#### EXTRACTO DE DATOS ####

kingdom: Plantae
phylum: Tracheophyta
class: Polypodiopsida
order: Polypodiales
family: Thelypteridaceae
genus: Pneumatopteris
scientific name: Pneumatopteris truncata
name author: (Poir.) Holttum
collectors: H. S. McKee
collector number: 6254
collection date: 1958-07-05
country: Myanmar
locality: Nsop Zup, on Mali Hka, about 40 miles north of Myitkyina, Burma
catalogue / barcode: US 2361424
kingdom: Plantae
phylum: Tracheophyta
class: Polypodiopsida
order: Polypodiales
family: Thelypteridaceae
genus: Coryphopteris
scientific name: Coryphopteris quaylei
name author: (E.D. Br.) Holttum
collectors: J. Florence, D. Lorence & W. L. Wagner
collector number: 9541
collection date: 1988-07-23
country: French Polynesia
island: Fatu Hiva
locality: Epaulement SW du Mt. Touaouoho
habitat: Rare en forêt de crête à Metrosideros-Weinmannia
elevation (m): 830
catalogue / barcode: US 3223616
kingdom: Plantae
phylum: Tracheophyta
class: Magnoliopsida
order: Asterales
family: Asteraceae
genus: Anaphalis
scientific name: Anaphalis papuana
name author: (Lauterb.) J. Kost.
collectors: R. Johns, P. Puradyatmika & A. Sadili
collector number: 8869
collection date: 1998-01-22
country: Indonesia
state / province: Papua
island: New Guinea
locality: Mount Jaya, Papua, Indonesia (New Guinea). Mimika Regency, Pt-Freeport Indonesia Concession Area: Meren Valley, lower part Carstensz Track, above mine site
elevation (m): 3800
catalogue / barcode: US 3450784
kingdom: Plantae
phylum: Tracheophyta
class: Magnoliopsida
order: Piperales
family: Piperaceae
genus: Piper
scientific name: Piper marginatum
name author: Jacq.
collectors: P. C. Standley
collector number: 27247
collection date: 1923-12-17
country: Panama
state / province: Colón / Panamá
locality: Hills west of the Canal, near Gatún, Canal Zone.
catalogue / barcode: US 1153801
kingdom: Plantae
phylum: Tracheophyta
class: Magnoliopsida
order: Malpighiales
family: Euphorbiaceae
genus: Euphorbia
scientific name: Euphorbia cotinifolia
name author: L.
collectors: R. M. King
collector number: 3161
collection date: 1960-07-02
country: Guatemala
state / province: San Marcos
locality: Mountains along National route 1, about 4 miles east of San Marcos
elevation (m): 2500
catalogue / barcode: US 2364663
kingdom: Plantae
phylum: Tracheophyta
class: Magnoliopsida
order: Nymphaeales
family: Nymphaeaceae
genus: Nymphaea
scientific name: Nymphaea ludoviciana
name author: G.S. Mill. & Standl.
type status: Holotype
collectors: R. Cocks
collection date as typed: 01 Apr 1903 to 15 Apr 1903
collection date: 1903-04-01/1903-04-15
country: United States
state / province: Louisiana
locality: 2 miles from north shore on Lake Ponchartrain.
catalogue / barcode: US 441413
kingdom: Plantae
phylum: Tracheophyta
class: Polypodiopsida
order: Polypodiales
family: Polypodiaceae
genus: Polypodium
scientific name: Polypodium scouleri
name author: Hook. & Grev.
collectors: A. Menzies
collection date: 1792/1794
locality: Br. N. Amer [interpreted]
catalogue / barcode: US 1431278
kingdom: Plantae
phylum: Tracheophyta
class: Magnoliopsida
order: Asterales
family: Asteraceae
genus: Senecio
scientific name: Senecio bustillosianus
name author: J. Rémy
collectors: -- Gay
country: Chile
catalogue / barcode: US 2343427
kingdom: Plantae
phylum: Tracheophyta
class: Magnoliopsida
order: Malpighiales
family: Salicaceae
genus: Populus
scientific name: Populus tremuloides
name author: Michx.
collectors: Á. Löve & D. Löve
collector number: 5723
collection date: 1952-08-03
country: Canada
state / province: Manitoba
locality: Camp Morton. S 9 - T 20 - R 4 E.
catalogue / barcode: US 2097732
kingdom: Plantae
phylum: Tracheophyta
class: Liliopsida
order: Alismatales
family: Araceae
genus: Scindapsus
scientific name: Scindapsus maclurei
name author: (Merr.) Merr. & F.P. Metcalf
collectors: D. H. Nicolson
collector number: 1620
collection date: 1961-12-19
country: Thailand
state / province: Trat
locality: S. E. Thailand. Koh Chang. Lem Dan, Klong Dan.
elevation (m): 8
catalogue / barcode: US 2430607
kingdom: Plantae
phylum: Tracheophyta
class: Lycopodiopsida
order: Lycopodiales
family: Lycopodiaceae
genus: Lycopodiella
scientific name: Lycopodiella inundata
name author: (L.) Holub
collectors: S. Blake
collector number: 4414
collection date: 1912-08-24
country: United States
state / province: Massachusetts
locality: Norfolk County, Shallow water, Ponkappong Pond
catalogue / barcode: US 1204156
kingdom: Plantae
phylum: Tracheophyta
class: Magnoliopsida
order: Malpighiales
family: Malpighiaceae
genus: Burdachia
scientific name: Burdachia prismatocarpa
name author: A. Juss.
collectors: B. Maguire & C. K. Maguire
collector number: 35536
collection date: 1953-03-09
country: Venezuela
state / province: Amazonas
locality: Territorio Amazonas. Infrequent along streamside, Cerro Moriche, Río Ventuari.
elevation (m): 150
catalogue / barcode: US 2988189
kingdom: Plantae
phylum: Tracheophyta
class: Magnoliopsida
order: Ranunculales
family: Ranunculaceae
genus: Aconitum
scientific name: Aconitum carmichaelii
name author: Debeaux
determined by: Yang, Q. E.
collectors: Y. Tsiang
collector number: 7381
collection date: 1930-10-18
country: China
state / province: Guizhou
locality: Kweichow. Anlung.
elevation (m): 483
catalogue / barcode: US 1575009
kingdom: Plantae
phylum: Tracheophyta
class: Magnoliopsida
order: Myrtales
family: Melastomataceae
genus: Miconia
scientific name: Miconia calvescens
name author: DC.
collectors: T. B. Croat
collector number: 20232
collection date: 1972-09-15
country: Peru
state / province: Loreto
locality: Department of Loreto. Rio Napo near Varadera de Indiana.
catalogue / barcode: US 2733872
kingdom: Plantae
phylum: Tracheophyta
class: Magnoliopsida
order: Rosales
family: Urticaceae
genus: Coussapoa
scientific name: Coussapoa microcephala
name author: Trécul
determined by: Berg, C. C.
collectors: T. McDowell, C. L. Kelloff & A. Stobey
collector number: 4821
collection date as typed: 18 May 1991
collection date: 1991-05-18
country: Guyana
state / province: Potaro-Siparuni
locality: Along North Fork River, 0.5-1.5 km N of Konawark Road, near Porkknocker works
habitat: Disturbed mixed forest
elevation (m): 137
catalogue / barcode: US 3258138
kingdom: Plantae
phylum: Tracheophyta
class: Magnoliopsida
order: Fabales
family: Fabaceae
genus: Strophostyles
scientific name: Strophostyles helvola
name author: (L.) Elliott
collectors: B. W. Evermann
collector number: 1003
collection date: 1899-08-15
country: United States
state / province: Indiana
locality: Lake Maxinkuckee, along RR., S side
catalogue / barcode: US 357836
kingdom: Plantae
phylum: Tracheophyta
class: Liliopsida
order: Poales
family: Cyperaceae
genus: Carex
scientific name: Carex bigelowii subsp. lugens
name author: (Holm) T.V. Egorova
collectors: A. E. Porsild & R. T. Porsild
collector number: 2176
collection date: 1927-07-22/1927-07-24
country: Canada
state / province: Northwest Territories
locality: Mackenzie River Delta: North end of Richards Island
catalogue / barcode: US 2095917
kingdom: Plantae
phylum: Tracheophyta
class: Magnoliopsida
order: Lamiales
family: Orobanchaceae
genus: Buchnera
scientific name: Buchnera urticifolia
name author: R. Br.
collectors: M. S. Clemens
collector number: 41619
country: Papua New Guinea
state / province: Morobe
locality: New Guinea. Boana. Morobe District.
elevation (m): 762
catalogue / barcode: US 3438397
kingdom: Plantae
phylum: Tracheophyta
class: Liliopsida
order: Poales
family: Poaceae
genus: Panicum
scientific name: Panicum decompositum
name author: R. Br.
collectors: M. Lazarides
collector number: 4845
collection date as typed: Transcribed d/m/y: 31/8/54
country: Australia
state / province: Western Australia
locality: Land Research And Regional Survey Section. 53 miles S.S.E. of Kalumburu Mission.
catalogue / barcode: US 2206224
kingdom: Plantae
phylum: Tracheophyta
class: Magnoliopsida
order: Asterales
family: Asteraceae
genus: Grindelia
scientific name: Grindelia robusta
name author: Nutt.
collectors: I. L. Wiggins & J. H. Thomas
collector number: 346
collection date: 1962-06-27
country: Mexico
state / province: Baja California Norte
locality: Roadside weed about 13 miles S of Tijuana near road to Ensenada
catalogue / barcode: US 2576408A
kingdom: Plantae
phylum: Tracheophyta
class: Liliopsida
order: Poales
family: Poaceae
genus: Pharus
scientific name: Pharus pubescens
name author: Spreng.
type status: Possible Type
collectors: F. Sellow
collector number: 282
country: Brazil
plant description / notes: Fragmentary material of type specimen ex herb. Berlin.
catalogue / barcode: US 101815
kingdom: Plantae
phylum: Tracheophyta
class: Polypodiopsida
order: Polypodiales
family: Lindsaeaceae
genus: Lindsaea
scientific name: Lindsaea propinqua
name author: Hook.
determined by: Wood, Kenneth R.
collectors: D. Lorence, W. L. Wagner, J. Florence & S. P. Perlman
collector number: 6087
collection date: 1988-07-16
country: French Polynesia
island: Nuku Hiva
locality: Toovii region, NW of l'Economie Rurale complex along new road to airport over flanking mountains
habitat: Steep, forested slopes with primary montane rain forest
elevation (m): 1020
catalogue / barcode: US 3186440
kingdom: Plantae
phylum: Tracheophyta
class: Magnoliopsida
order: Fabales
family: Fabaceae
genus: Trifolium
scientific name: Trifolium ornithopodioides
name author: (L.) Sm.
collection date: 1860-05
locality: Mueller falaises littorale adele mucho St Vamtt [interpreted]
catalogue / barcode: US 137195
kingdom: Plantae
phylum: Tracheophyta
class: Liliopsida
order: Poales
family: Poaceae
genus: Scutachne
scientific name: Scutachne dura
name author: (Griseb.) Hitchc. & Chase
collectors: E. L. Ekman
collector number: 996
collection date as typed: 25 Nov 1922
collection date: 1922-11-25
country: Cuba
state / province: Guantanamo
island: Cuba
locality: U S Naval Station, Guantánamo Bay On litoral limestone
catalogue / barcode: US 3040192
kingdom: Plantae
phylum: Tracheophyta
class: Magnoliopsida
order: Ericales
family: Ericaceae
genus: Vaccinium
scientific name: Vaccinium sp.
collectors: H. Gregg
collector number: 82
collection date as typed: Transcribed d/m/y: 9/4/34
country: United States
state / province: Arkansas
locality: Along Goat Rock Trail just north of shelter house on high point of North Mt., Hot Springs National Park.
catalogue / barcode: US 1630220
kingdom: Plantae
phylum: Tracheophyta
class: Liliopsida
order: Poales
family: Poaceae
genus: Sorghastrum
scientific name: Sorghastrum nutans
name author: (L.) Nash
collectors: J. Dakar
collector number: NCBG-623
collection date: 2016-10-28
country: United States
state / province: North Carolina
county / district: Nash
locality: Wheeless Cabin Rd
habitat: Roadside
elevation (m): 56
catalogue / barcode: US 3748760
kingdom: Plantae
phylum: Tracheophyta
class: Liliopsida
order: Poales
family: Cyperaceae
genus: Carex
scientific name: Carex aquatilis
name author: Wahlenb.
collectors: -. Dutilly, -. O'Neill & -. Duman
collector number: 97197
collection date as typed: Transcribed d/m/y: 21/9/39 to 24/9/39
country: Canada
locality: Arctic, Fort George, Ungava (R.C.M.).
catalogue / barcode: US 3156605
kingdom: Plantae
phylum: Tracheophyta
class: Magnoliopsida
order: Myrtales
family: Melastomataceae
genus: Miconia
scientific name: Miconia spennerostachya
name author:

####

**TAREA:**
Reproduzca al pie de la letra las líneas de los datos: comience en la primera y deténgase tras la que contiene "scientific name: Coryphopteris quaylei", ambas incluidas.

**RESPUESTA:**
kingdom: Plantae
phylum: Tracheophyta
class: Polypodiopsida
order: Polypodiales
family: Thelypteridaceae
genus: Pneumatopteris
scientific name: Pneumatopteris truncata
name author: (Poir.) Holttum
collectors: H. S. McKee
collector number: 6254
collection date: 1958-07-05
country: Myanmar
locality: Nsop Zup, on Mali Hka, about 40 miles north of Myitkyina, Burma
catalogue / barcode: US 2361424
kingdom: Plantae
phylum: Tracheophyta
class: Polypodiopsida
order: Polypodiales
family: Thelypteridaceae
genus: Coryphopteris
scientific name: Coryphopteris quaylei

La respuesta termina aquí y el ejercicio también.